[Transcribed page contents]

- Opening Delimiter -

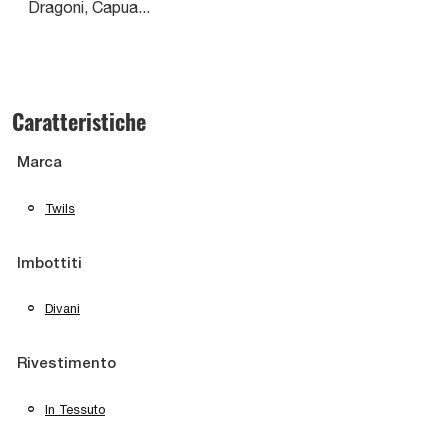
Dragoni, Capua...
Caratteristiche
Marca
Twils
Imbottiti
Divani
Rivestimento
In Tessuto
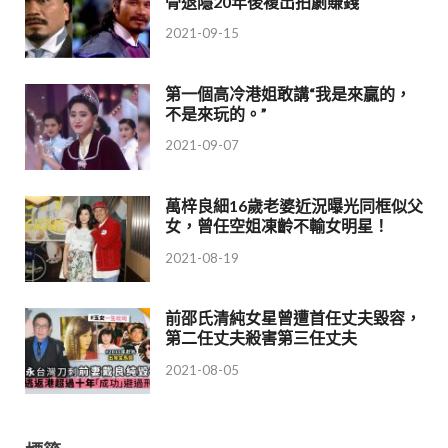
骨退隱20年後複出拍劇賺錢
2021-09-15
第一個高冷港姐敢講“我是來贏的，
不是來玩的。”
2021-09-07
萬梓良細16歲老婆近況曝光同框似父
女，曾任空姐凍齡不輸女明星！
2021-08-19
前邵氏清純女星曾遭首任丈夫毀容，
第二任丈夫殺害第三任丈夫
2021-08-05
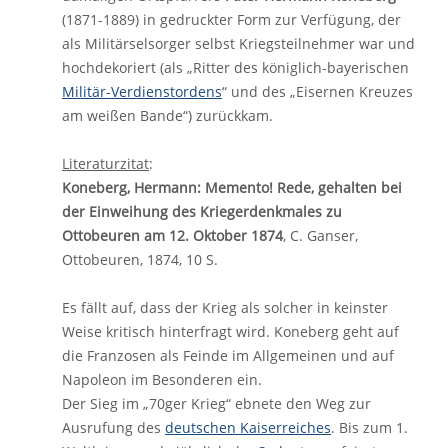
(1871-1889) in gedruckter Form zur Verfügung, der
als Militärselsorger selbst Kriegsteilnehmer war und
hochdekoriert (als „Ritter des königlich-bayerischen
Militär-Verdienstordens
“ und des „Eisernen Kreuzes
am weißen Bande“) zurückkam.
Literaturzitat
:
Koneberg, Hermann: Memento! Rede, gehalten bei
der Einweihung des Kriegerdenkmales zu
Ottobeuren am 12. Oktober 1874
, C. Ganser,
Ottobeuren, 1874, 10 S.
Es fällt auf, dass der Krieg als solcher in keinster
Weise kritisch hinterfragt wird. Koneberg geht auf
die Franzosen als Feinde im Allgemeinen und auf
Napoleon im Besonderen ein.
Der Sieg im „70ger Krieg“ ebnete den Weg zur
Ausrufung des
deutschen Kaiserreiches
. Bis zum 1.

- Closing Delimiter -

### DIRECTIVE
Put the lines of the records, from the line containing "(1871-1889) in gedruckter" through the end of the records, into a numbered list, omitting any blank lines.

### EXERCISE ANSWER
1. (1871-1889) in gedruckter Form zur Verfügung, der
2. als Militärselsorger selbst Kriegsteilnehmer war und
3. hochdekoriert (als „Ritter des königlich-bayerischen
4. Militär-Verdienstordens
5. “ und des „Eisernen Kreuzes
6. am weißen Bande“) zurückkam.
7. Literaturzitat
8. :
9. Koneberg, Hermann: Memento! Rede, gehalten bei
10. der Einweihung des Kriegerdenkmales zu
11. Ottobeuren am 12. Oktober 1874
12. , C. Ganser,
13. Ottobeuren, 1874, 10 S.
14. Es fällt auf, dass der Krieg als solcher in keinster
15. Weise kritisch hinterfragt wird. Koneberg geht auf
16. die Franzosen als Feinde im Allgemeinen und auf
17. Napoleon im Besonderen ein.
18. Der Sieg im „70ger Krieg“ ebnete den Weg zur
19. Ausrufung des
20. deutschen Kaiserreiches
21. . Bis zum 1.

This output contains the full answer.